There is no universally perfect practice type. There is only the right fit for you.
This is why, in recruitment conversations across the UK optical market, the most productive discussions are rarely about salary first. They are about environment, leadership style, clinical expectations, team culture, and personal drivers.
Candidates who understand themselves ask better questions. They articulate what they need. They recognise where they will flourish.
And employers notice the difference.
Self-knowledge also changes how you lead.
If you manage a team, knowing your own communication style is critical. Do you avoid confrontation until it explodes? Do you over-accommodate? Do you default to authority when under pressure? Recognising this allows you to adapt before damage is done.
The strongest leaders in optics are not those who control every outcome. They are those who understand their own reactions and regulate them.
The same applies clinically. When you know your tendencies, you safeguard patient care.
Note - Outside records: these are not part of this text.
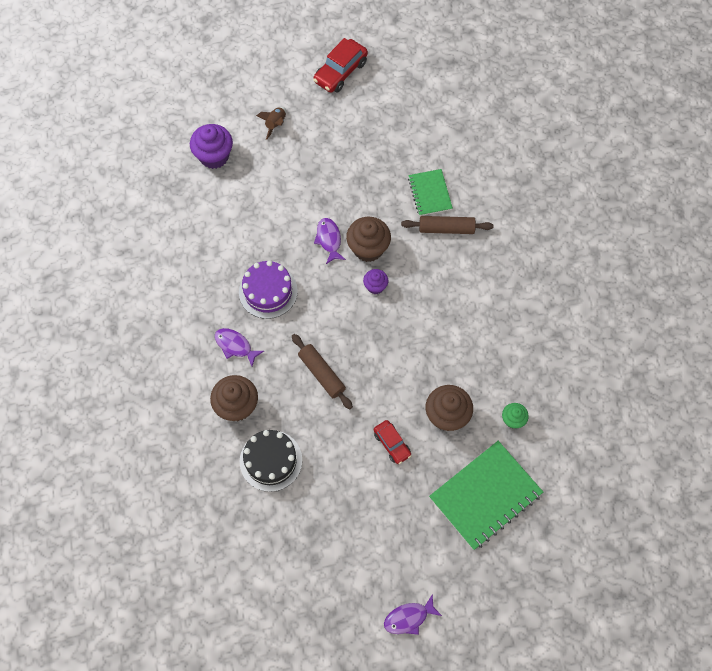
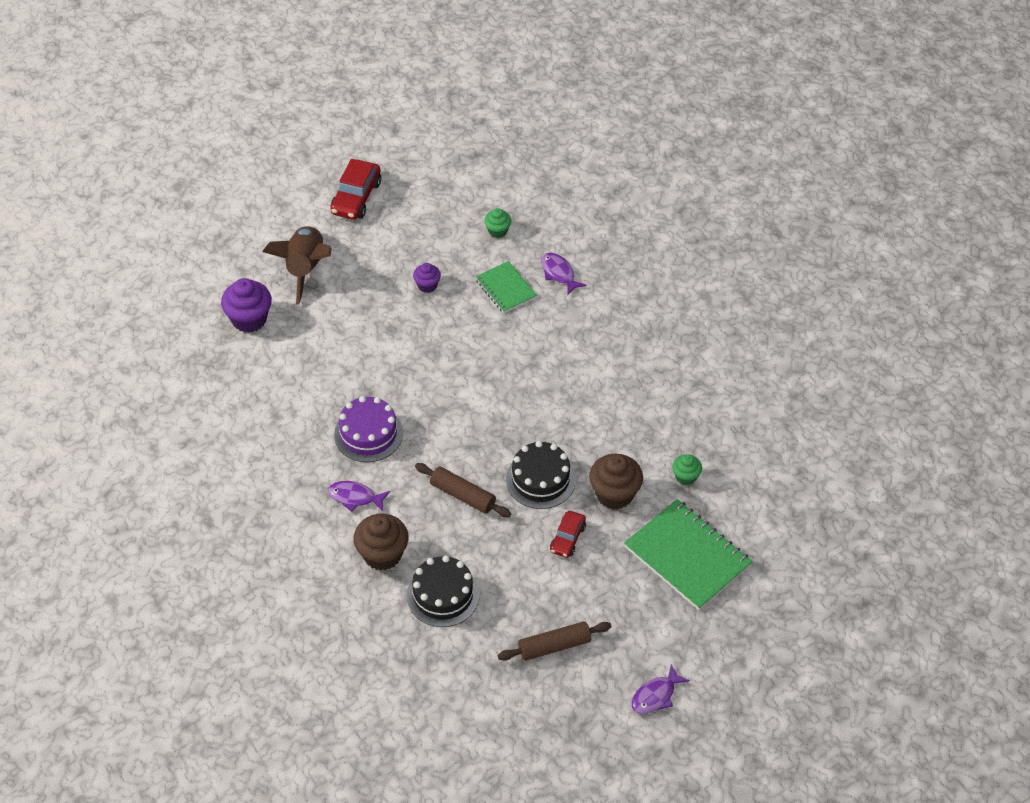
camera: 20 degrees left, 15 degrees down
(275, 124) = (305, 269): brown rocket -> brown rocket, size x2.06
(329, 240) = (414, 364): purple fish -> purple fish (559, 273)
(368, 248) = (461, 360): brown cupcake -> none
(375, 286) = (485, 394): purple cupcake -> purple cupcake (427, 285)
(391, 381) = (540, 479): none -> black cake
(392, 444) = (568, 539): red car -> red car turned 75 degrees clockwise
(443, 138) = (497, 231): none -> green cupcake
(446, 229) = (538, 317): brown rolling pin -> brown rolling pin (554, 646)
(485, 496) = (687, 556): green notebook -> green notebook turned 75 degrees counterclockwise

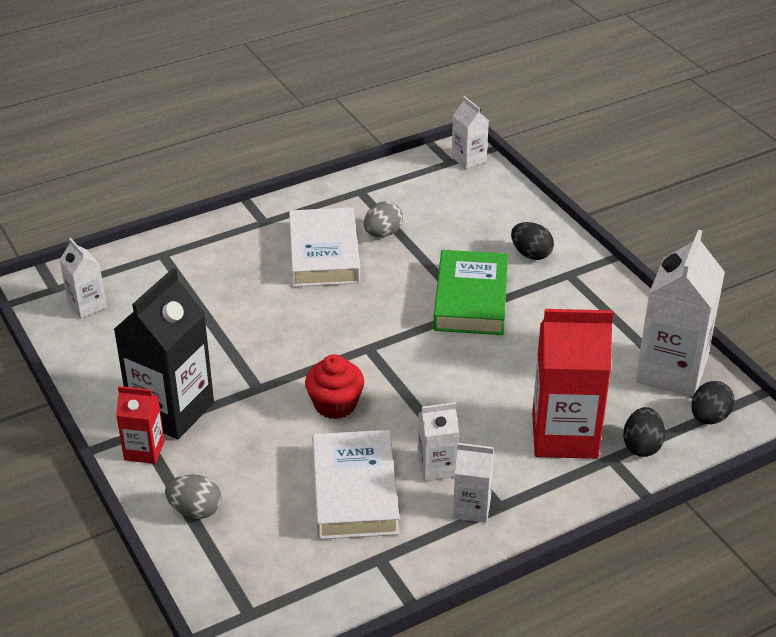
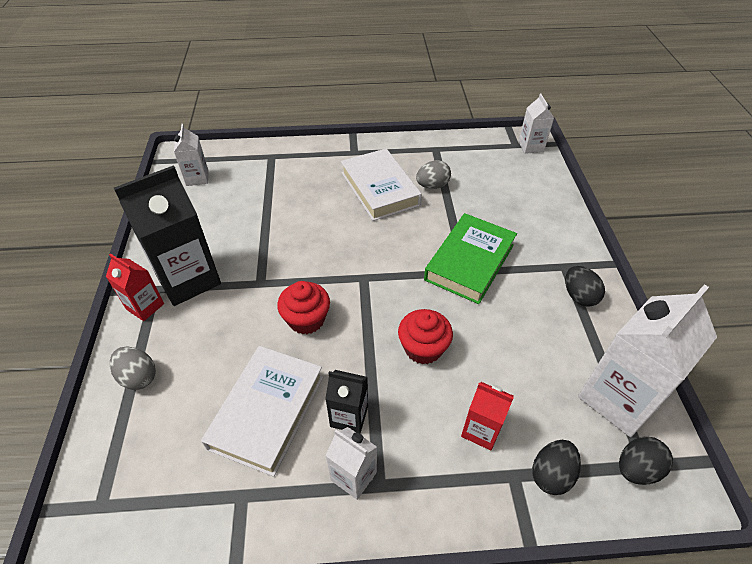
camera: 25 degrees right, 10 degrees up
(324, 254) = (380, 189): white book -> white book turned 45 degrees counterclockwise
(437, 467) = (349, 416): white carton -> black carton
(471, 390) = (423, 348): none -> red cupcake
(531, 254) = (540, 238): black egg -> black egg (579, 296)
(564, 436) = (481, 430): red carton -> red carton, size x0.52

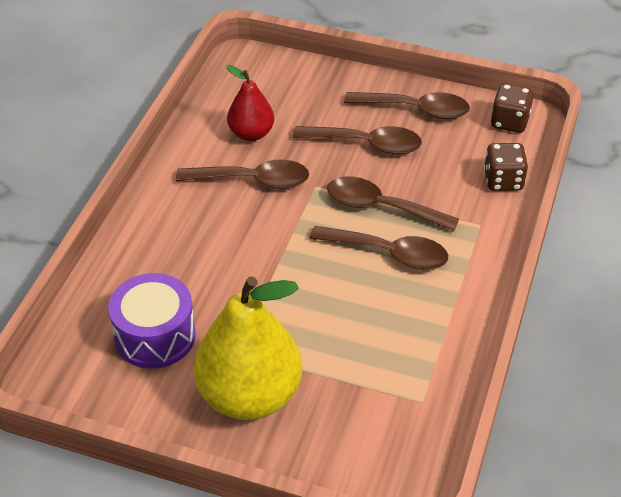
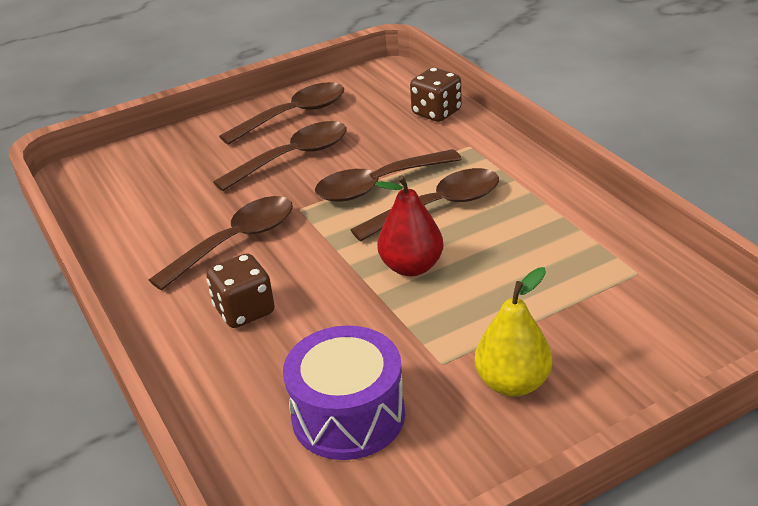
camera: 45 degrees left, 10 degrees down
(249, 395) = (512, 383): yellow pear -> yellow pear, size x0.54
(251, 133) = (176, 214): red pear -> red pear (411, 267)
(509, 122) = (378, 81): brown dice -> brown dice (244, 311)

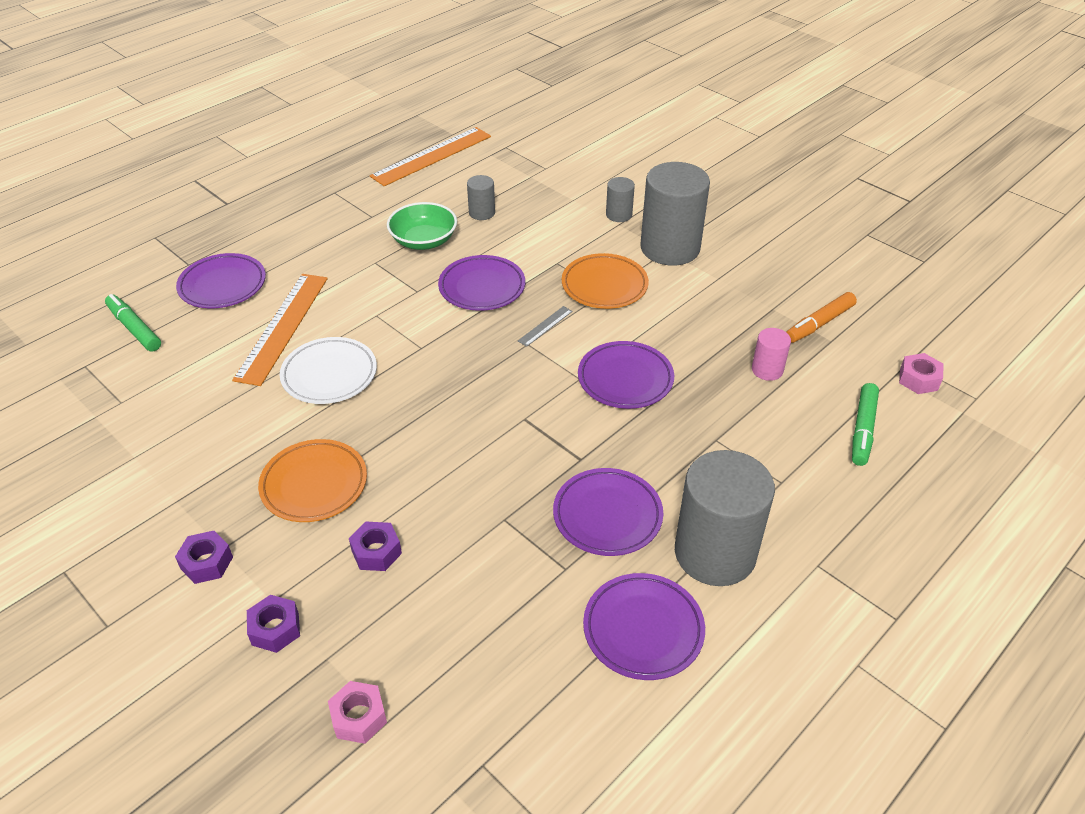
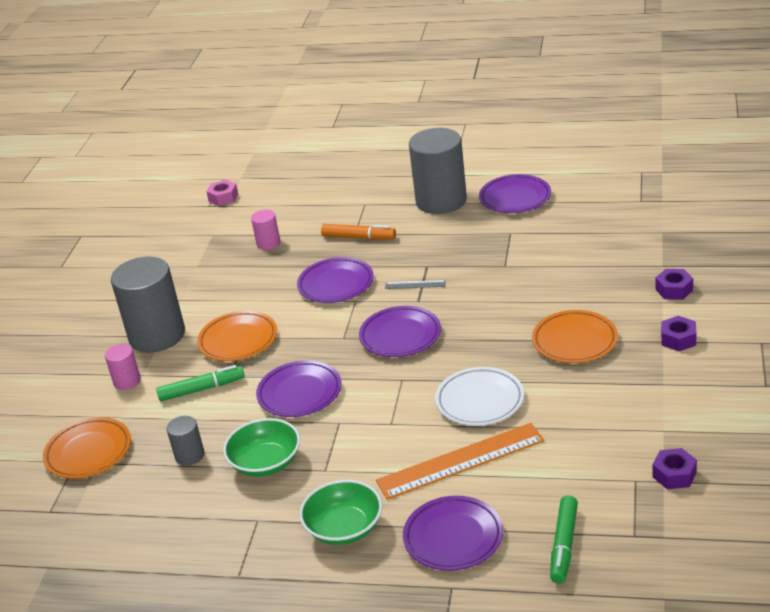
camera: 120 degrees left, 10 degrees down
(307, 246) = (344, 528): none -> green bowl
(359, 717) = (673, 239): pink nut -> none
(376, 552) = (585, 290): purple nut -> purple nut (674, 475)
(431, 156) = (108, 552): orange ruler -> none
(545, 326) = (315, 340): grey ruler -> grey ruler (415, 284)
(549, 175) = (88, 452): none -> orange plate
(607, 516) = (458, 238): purple plate -> purple plate (400, 336)
(619, 215) = (127, 381): grey cylinder -> pink cylinder
(819, 324) = (197, 244): orange marker -> orange marker (359, 237)
(862, 430) = (291, 198): green marker -> green marker (202, 389)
If you are naturally risk-averse, you ensure referrals are appropriate but not excessive. If you are highly confident, you double-check that confidence does not slide into assumption.
Self-awareness sharpens judgement.
None of this requires dramatic reinvention. It requires honesty.
Spend time away from the noise of the practice floor. Reflect after challenging days. Notice recurring frustrations. Notice recurring joys. Write them down if it helps. Discuss them with a trusted colleague or mentor. Engage meaningfully with your CPD reflections rather than rushing through them.
You are not looking for perfection. You are looking for understanding.
In optics, we talk about clarity as though it belongs solely to patients. But clarity about yourself is just as valuable. It shapes the roles you pursue, the boundaries you set, the standards you uphold, and the resilience you build.
Every meaningful career move begins with that internal focus adjustment.
When you truly know yourself, you stop drifting between practices hoping the next one will “fix” something. Instead, you move with intention. You choose environments aligned with your values. You develop skills where you genuinely want growth. You handle pressure with greater steadiness because you understand where your pressure points lie.
In a profession centred on vision, perhaps the most important clarity you can develop is your own.
Before your next application, your next appraisal, or your next career leap, pause.
Look inward.
Because the optician who understands themselves is the one best equipped to build a career that lasts.